_About this exercise_:
Although the entries contain pictures, copy only their text, exactly as written.

_Dataset content_:
BEGIN

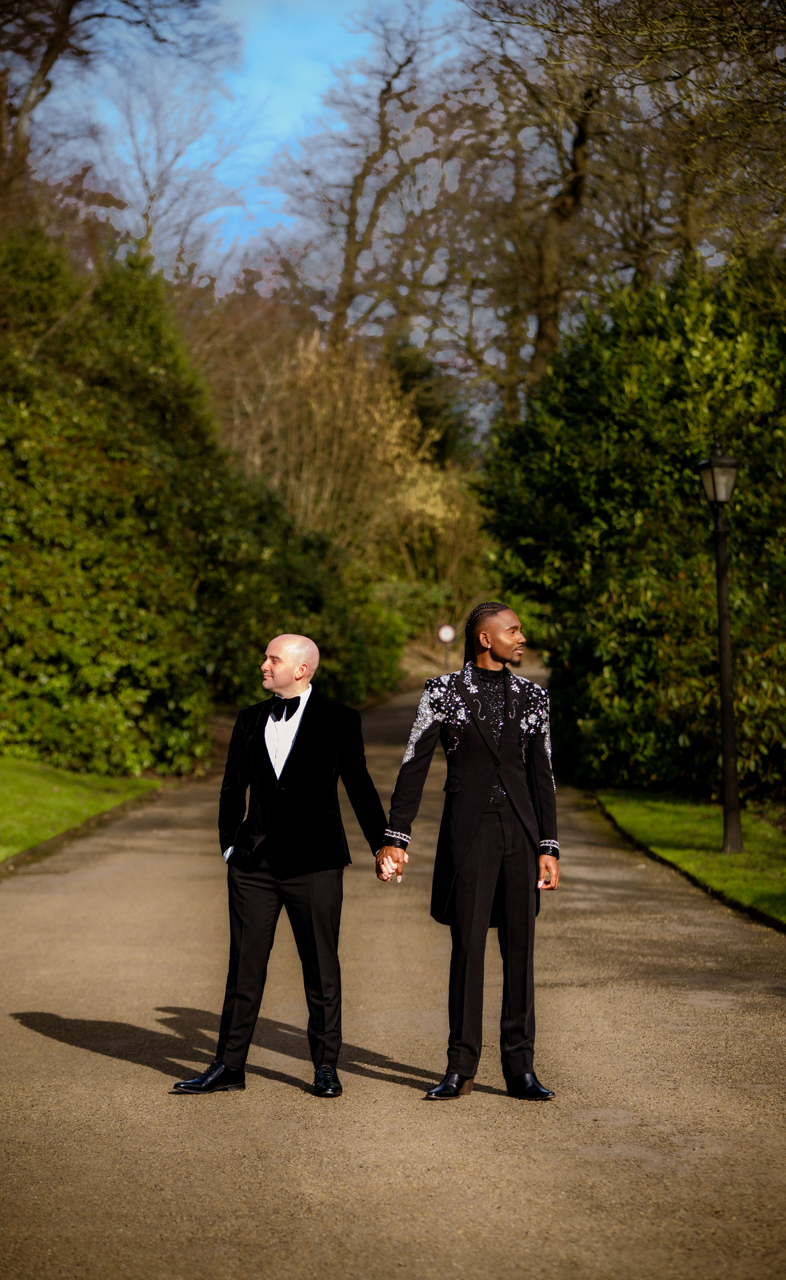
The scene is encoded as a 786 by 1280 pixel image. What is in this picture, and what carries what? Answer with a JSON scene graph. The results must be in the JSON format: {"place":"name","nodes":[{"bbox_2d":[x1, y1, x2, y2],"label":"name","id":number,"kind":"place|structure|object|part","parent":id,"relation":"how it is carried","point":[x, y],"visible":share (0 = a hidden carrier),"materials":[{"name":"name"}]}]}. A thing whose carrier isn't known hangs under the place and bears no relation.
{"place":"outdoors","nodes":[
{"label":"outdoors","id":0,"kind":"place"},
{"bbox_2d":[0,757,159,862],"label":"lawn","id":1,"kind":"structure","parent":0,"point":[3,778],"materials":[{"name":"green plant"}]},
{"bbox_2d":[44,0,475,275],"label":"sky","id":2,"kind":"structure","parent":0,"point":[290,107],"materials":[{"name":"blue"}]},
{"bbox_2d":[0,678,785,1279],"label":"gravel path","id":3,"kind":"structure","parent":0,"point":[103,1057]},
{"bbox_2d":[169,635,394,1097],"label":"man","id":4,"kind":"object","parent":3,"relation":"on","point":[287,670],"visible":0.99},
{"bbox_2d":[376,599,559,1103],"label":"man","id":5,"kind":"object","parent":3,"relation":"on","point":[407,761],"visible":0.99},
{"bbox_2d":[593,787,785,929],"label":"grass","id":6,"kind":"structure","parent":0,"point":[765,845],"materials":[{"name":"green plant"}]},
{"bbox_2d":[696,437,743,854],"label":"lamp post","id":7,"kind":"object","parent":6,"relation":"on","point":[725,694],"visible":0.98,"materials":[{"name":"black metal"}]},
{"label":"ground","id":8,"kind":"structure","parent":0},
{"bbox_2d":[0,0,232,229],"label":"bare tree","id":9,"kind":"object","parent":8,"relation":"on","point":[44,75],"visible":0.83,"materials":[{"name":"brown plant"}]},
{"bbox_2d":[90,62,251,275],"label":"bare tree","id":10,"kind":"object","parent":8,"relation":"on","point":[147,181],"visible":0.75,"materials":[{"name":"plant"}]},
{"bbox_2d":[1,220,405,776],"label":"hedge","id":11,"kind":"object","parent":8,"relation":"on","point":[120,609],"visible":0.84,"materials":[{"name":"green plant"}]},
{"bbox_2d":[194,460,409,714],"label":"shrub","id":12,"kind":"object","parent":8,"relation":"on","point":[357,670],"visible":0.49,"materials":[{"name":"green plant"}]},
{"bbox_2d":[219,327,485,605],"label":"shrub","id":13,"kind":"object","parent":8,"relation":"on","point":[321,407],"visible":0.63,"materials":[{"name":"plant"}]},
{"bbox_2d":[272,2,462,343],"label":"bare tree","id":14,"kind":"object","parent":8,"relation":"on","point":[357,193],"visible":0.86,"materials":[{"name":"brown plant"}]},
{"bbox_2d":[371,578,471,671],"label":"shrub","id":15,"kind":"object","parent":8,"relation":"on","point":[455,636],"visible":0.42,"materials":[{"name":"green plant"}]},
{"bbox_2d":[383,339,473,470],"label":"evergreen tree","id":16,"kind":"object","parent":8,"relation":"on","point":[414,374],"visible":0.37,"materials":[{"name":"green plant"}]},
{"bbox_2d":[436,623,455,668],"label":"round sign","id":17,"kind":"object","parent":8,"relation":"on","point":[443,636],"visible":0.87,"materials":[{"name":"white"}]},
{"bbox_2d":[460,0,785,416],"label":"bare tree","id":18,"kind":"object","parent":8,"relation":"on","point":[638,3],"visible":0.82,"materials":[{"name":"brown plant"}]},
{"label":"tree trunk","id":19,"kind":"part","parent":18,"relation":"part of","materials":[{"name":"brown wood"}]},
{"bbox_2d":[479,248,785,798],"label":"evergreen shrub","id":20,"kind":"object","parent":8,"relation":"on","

END

_Response area_:
The scene is encoded as a 786 by 1280 pixel image. What is in this picture, and what carries what? Answer with a JSON scene graph. The results must be in the JSON format: {"place":"name","nodes":[{"bbox_2d":[x1, y1, x2, y2],"label":"name","id":number,"kind":"place|structure|object|part","parent":id,"relation":"how it is carried","point":[x, y],"visible":share (0 = a hidden carrier),"materials":[{"name":"name"}]}]}. A thing whose carrier isn't known hangs under the place and bears no relation.
{"place":"outdoors","nodes":[
{"label":"outdoors","id":0,"kind":"place"},
{"bbox_2d":[0,757,159,862],"label":"lawn","id":1,"kind":"structure","parent":0,"point":[3,778],"materials":[{"name":"green plant"}]},
{"bbox_2d":[44,0,475,275],"label":"sky","id":2,"kind":"structure","parent":0,"point":[290,107],"materials":[{"name":"blue"}]},
{"bbox_2d":[0,678,785,1279],"label":"gravel path","id":3,"kind":"structure","parent":0,"point":[103,1057]},
{"bbox_2d":[169,635,394,1097],"label":"man","id":4,"kind":"object","parent":3,"relation":"on","point":[287,670],"visible":0.99},
{"bbox_2d":[376,599,559,1103],"label":"man","id":5,"kind":"object","parent":3,"relation":"on","point":[407,761],"visible":0.99},
{"bbox_2d":[593,787,785,929],"label":"grass","id":6,"kind":"structure","parent":0,"point":[765,845],"materials":[{"name":"green plant"}]},
{"bbox_2d":[696,437,743,854],"label":"lamp post","id":7,"kind":"object","parent":6,"relation":"on","point":[725,694],"visible":0.98,"materials":[{"name":"black metal"}]},
{"label":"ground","id":8,"kind":"structure","parent":0},
{"bbox_2d":[0,0,232,229],"label":"bare tree","id":9,"kind":"object","parent":8,"relation":"on","point":[44,75],"visible":0.83,"materials":[{"name":"brown plant"}]},
{"bbox_2d":[90,62,251,275],"label":"bare tree","id":10,"kind":"object","parent":8,"relation":"on","point":[147,181],"visible":0.75,"materials":[{"name":"plant"}]},
{"bbox_2d":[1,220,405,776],"label":"hedge","id":11,"kind":"object","parent":8,"relation":"on","point":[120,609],"visible":0.84,"materials":[{"name":"green plant"}]},
{"bbox_2d":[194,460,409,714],"label":"shrub","id":12,"kind":"object","parent":8,"relation":"on","point":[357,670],"visible":0.49,"materials":[{"name":"green plant"}]},
{"bbox_2d":[219,327,485,605],"label":"shrub","id":13,"kind":"object","parent":8,"relation":"on","point":[321,407],"visible":0.63,"materials":[{"name":"plant"}]},
{"bbox_2d":[272,2,462,343],"label":"bare tree","id":14,"kind":"object","parent":8,"relation":"on","point":[357,193],"visible":0.86,"materials":[{"name":"brown plant"}]},
{"bbox_2d":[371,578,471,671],"label":"shrub","id":15,"kind":"object","parent":8,"relation":"on","point":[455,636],"visible":0.42,"materials":[{"name":"green plant"}]},
{"bbox_2d":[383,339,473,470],"label":"evergreen tree","id":16,"kind":"object","parent":8,"relation":"on","point":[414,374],"visible":0.37,"materials":[{"name":"green plant"}]},
{"bbox_2d":[436,623,455,668],"label":"round sign","id":17,"kind":"object","parent":8,"relation":"on","point":[443,636],"visible":0.87,"materials":[{"name":"white"}]},
{"bbox_2d":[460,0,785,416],"label":"bare tree","id":18,"kind":"object","parent":8,"relation":"on","point":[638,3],"visible":0.82,"materials":[{"name":"brown plant"}]},
{"label":"tree trunk","id":19,"kind":"part","parent":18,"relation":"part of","materials":[{"name":"brown wood"}]},
{"bbox_2d":[479,248,785,798],"label":"evergreen shrub","id":20,"kind":"object","parent":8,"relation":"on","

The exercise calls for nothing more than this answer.